◆ SOURCE DOCUMENT

■ ■ ■ ■ ■ ■ ■

When I talk to women my age about their high school dating experiences, almost all of us can recall a time where an older man made us uncomfortable. It could have been a teacher, family friend, older siblings of our friends, or an upperclassman. Almost every woman I talk to can recall a relationship or experience that felt flattering or exciting at the time, but in retrospect the interaction was perhaps inappropriate. We shrug it off. It happens all the time. There is a desensitizing socialization that takes place that teaches young girls to not only accept advances from older men, but to see them as flattering and as a signifier of our own desirability and maturity.
Recently, Canadian rapper Drake has come under fire for his friendship with 14-year-old Stranger Things star, Millie Bobby Brown. Drake, 31, supposedly has a mentoring friendship with the young actress and gives her advice on boys, fame, and life in general. So far there has been no indication that their relationship extends beyond innocent “I miss you” texts and advice on boys, but when Brown’s celebrity status is removed from the equation I am left wondering if it is truly appropriate for a 31-year-old to be texting “I miss you” to someone who hasn’t even fully gone through puberty yet.
Drake would hardly be the first celebrity to form a relationship with someone who is scandalously young. Playful texting and life advice pales next to 35-year-old former Kardashian trophy husband Scott Disick, and his salacious romantic relationship with 19-year-old model Sofia Richie. Disick and Richie came out publicly about their relationship just a few months after Richie took to Twitter defending their “friendship.” During this time, Disick was also spotted by paparazzi being physical with 19-year-old actress Bella Thorne.
Kylie Jenner’s relationship with rapper Tyga, 26, began when he performed at her sister Kendall’s 16th birthday, when Kylie was just 14. As with Drake and Disick, Tyga and Jenner claimed to “just be friends” until Jenner’s 17th birthday, nearly three years later.
Rapper R. Kelly began his relationship with Aaliyah when she was just 12-years-old and he was 24. Aaliyah was the niece of Kelly’s manager and the pair began a secretive “friendship.” Aaliyah came out with her hit single “Age Ain’t Nothing But A Number” soon after meeting Kelly. The two maintained that their relationship was purely friendship until an illegal marriage certificate from 1994 surfaced, which claimed Aaliyah was 18 at the time of the ceremony, when she was actually 15 years old. The marriage was later annulled by Aaliyah’s parents.
Perhaps just as scandalous as R. Kelly’s teenage bride, comedian Jerry Seinfeld began dating his ex-girlfriend Shoshanna Lonstein in 1993, when Lonstein was 17 and Seinfeld was 38 years old. Somewhat unbelievably, this illicit relationship seemed to have little to no effect on Seinfeld’s international comedic acclaim or on the popularity of his sitcom.
This example of a nearly 40-year-old Seinfeld and his high-school-aged girlfriend is rather extreme, yes. So is the example of R. Kelly and his secret marriage to child star Aaliyah, but these relationships hold one common thread with the so-called “innocent” friendship between Drake and Millie Bobby Brown: they started with a friendship and the adamant denial of anything more sinister.
The grooming of underage girls to accept the advances of older men often looks harmless. In most cases it is not as obviously jarring as a 38-year-old Jerry Seinfeld taking his high-school-aged girlfriend out to dinner in Manhattan. It can also look like your friend in his late twenties that repeatedly hooks up with 18- or 19-year-old girls after buying them drinks all night. It’s not about celebrity status. It’s about using flattery and prestige to prey on naivete and insecurity, something which we’re all capable of.

■ ■ ■ ■ ■ ■ ■

◆ INFORMATION PROVIDED
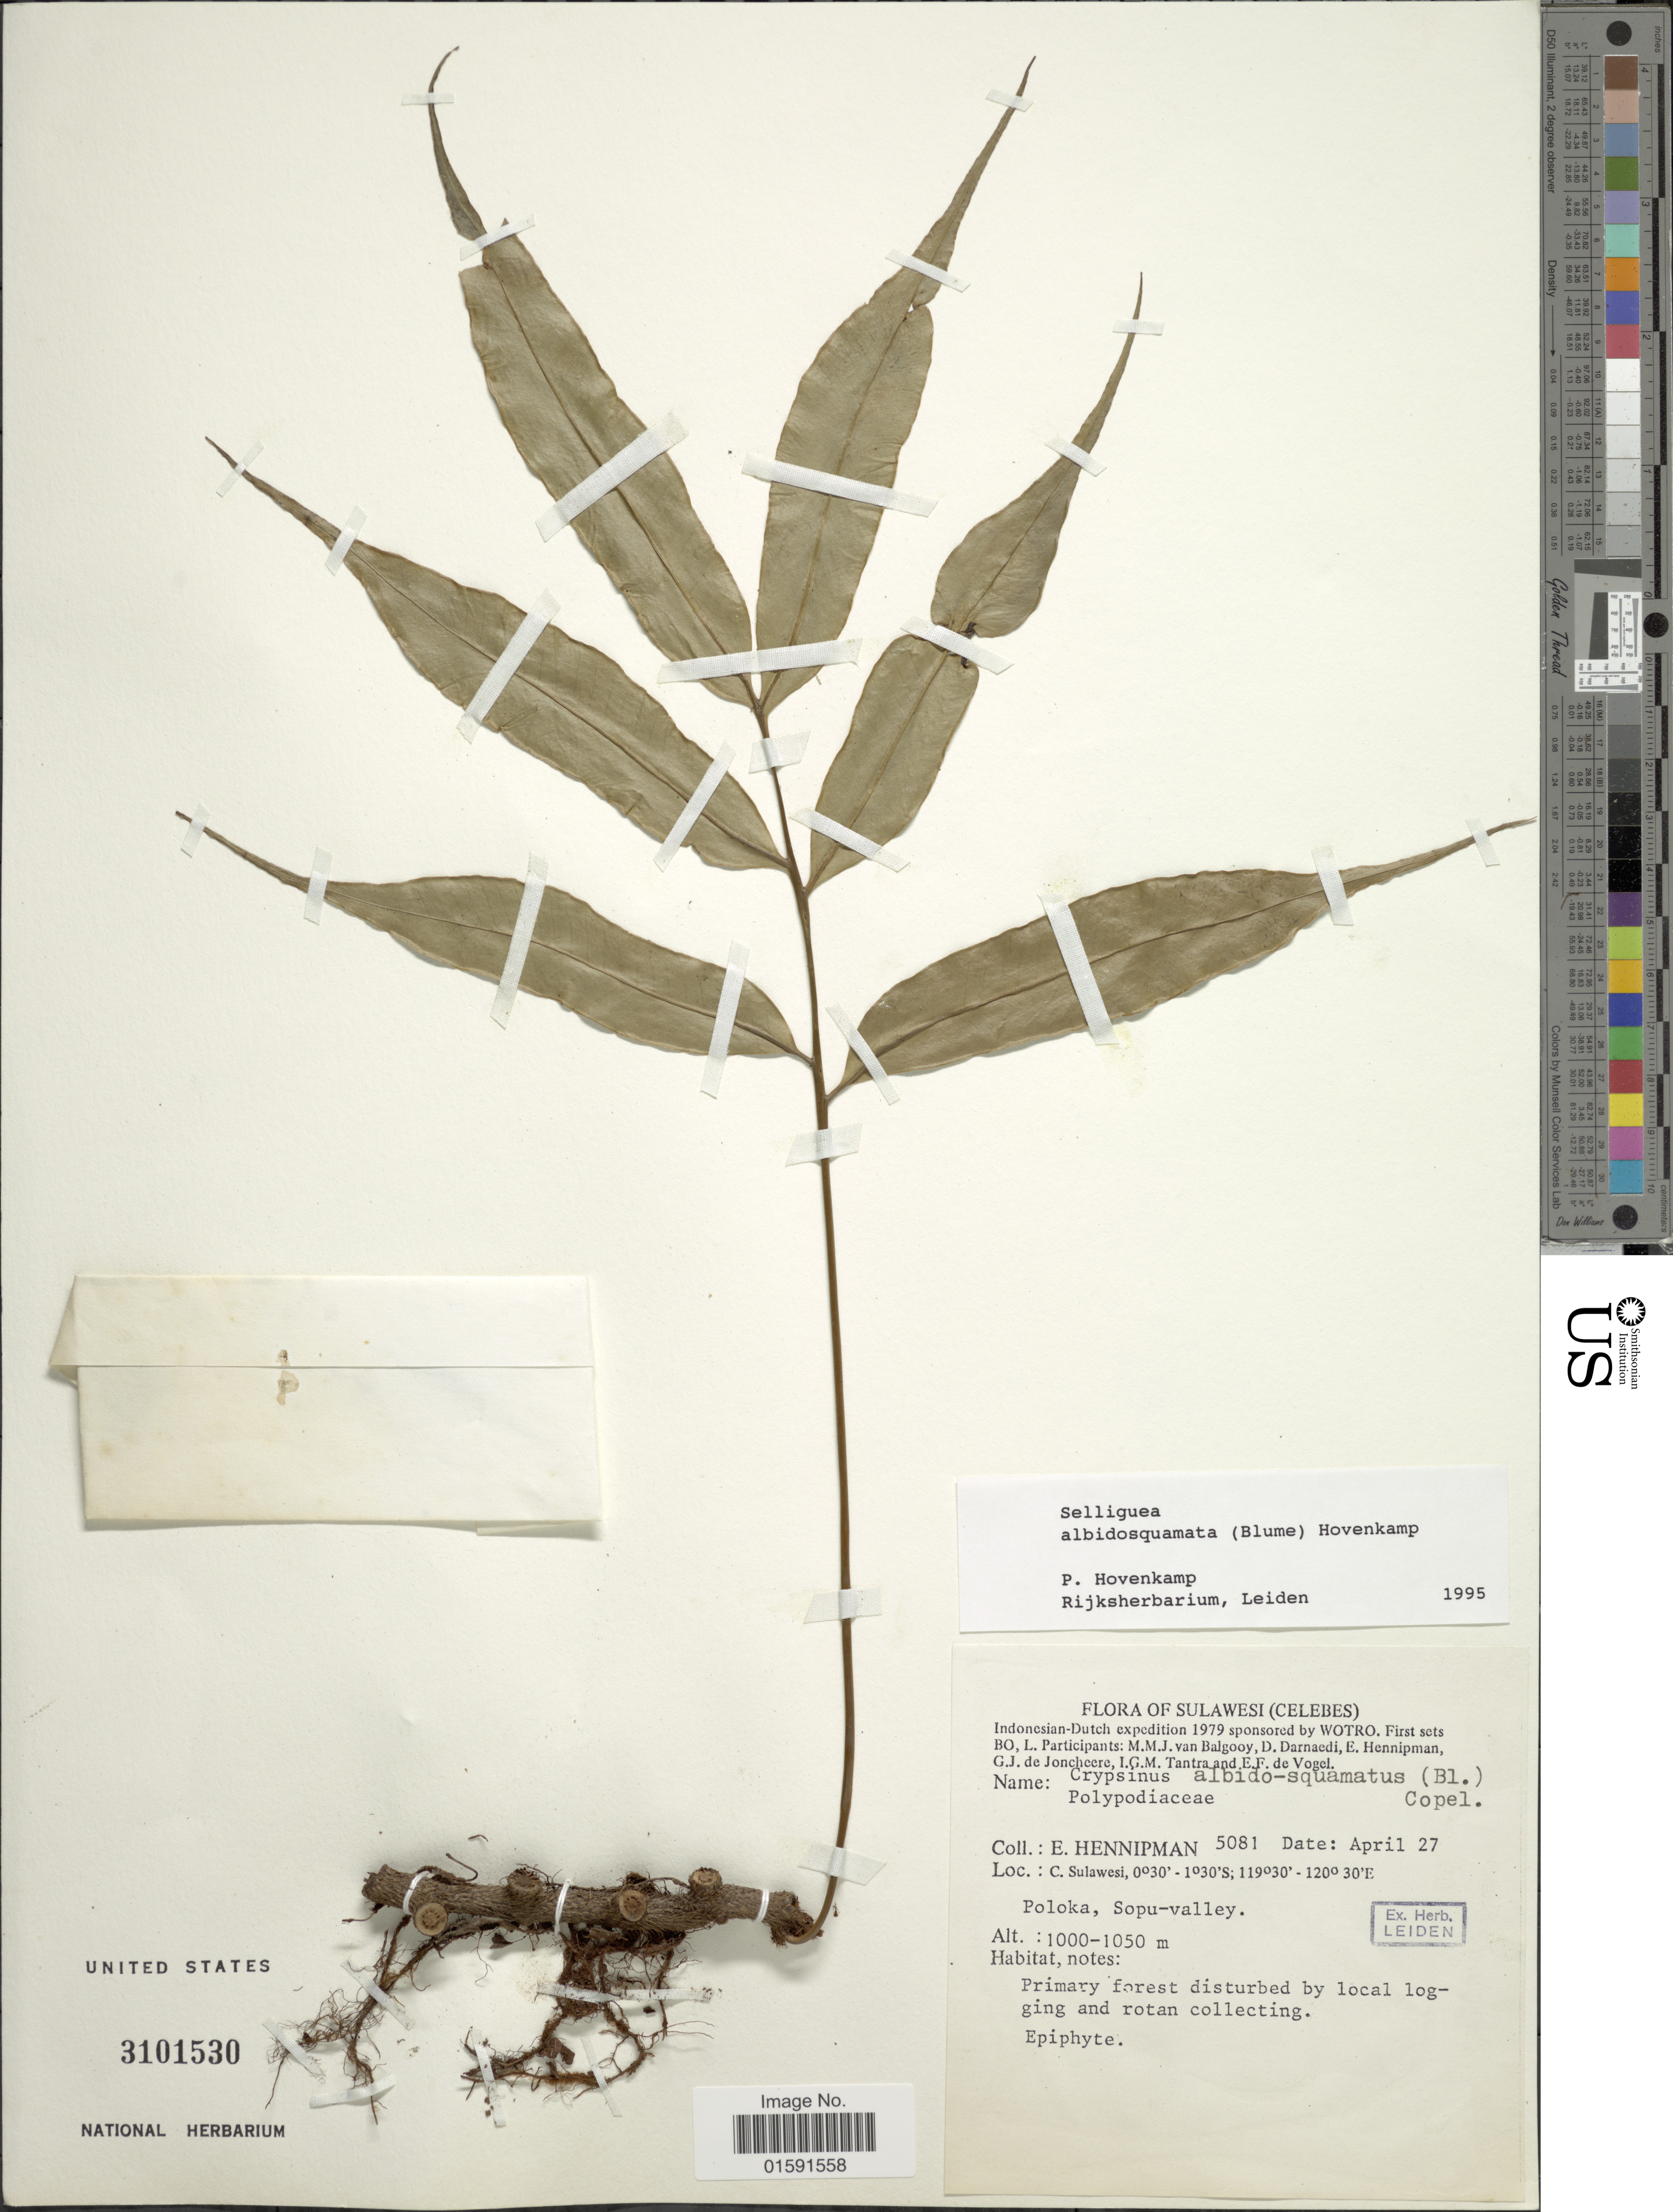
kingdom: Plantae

■ ■ ■ ■ ■ ■ ■

◆ SHORT TASK
According to the essay, at whose birthday did Tyga perform when Kylie Jenner was 14? You won't need the lines for this.

◆ RESPONSE TO THE TASK
He performed at her sister Kendall's 16th birthday.